JOB ITEM: In the records that come next, find every line with "order". Return those lines.

TASK INPUTS:
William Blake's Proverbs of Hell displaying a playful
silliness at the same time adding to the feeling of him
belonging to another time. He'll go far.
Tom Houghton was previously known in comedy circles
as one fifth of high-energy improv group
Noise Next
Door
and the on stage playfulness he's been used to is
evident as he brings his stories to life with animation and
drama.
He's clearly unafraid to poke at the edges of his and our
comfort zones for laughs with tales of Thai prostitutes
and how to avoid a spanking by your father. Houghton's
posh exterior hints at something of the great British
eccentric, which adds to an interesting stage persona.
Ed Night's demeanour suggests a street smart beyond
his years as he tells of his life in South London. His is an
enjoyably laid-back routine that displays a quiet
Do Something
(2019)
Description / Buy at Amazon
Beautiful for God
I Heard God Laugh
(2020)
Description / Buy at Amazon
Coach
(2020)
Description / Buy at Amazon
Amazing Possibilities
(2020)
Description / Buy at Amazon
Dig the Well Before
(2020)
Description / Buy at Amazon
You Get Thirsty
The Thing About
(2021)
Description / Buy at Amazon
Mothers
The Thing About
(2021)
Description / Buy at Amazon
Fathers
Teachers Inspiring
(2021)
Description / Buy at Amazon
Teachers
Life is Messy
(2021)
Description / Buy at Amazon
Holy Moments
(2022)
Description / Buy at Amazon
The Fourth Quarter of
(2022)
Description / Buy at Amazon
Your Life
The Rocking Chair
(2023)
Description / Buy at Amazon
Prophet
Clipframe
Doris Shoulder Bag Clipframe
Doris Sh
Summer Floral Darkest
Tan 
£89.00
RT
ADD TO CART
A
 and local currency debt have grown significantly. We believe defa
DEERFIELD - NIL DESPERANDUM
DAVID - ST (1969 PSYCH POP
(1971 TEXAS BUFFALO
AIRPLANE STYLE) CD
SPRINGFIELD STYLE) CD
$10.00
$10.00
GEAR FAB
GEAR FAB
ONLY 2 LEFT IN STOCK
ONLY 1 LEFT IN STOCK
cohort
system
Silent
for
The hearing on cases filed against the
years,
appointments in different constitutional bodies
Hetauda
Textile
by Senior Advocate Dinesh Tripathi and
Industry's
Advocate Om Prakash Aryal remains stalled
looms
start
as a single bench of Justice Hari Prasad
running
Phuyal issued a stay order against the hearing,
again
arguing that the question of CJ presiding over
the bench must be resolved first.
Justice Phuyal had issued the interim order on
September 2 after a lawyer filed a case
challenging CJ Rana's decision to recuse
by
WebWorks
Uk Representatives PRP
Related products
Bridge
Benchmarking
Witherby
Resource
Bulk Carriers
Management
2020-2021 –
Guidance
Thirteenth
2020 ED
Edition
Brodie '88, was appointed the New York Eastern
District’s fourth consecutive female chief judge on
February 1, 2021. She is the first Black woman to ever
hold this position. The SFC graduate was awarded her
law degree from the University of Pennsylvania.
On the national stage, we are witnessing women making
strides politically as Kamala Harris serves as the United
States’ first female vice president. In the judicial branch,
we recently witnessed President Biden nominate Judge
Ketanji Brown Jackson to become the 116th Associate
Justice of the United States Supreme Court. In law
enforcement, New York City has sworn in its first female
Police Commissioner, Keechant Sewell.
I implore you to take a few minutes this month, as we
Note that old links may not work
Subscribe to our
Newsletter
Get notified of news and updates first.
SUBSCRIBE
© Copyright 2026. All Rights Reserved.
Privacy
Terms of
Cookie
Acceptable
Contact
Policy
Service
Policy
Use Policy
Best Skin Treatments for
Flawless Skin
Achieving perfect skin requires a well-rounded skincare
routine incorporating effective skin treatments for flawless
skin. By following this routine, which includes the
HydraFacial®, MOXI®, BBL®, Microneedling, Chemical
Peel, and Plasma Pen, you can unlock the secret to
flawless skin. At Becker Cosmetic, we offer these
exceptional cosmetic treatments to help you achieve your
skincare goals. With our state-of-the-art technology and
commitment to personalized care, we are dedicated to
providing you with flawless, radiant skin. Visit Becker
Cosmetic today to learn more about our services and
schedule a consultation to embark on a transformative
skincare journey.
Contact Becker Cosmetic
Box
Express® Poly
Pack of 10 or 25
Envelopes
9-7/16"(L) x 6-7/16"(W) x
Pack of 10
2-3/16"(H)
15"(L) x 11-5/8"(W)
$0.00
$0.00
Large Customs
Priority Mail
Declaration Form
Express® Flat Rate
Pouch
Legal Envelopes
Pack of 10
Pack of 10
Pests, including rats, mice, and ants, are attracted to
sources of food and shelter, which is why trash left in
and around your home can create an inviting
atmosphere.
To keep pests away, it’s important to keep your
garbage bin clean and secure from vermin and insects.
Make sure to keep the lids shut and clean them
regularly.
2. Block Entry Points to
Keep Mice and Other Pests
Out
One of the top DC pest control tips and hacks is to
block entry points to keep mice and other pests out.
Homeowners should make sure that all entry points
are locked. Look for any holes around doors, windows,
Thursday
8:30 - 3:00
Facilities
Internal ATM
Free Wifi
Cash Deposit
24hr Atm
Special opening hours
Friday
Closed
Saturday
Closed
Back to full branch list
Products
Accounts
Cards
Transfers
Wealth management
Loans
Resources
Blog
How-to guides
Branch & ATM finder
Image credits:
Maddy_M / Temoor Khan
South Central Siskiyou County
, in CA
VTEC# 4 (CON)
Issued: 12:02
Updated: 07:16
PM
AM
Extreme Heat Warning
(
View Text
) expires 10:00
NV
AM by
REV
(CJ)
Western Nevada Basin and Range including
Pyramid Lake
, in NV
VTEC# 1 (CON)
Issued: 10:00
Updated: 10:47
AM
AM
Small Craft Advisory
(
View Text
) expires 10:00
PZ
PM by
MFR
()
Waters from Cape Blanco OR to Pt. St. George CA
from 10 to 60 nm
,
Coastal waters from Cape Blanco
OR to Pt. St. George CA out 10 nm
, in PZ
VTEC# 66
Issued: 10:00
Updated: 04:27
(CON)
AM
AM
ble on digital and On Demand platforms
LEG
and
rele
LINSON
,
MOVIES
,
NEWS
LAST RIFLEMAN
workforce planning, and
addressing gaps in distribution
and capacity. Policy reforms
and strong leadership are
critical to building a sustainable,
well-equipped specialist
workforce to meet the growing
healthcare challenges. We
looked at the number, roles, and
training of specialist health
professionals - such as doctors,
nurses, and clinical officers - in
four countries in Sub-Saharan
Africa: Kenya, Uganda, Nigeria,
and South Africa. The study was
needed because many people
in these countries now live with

SOLVED PROBLEM:
Phuyal issued a stay order against the hearing,
Justice Phuyal had issued the interim order on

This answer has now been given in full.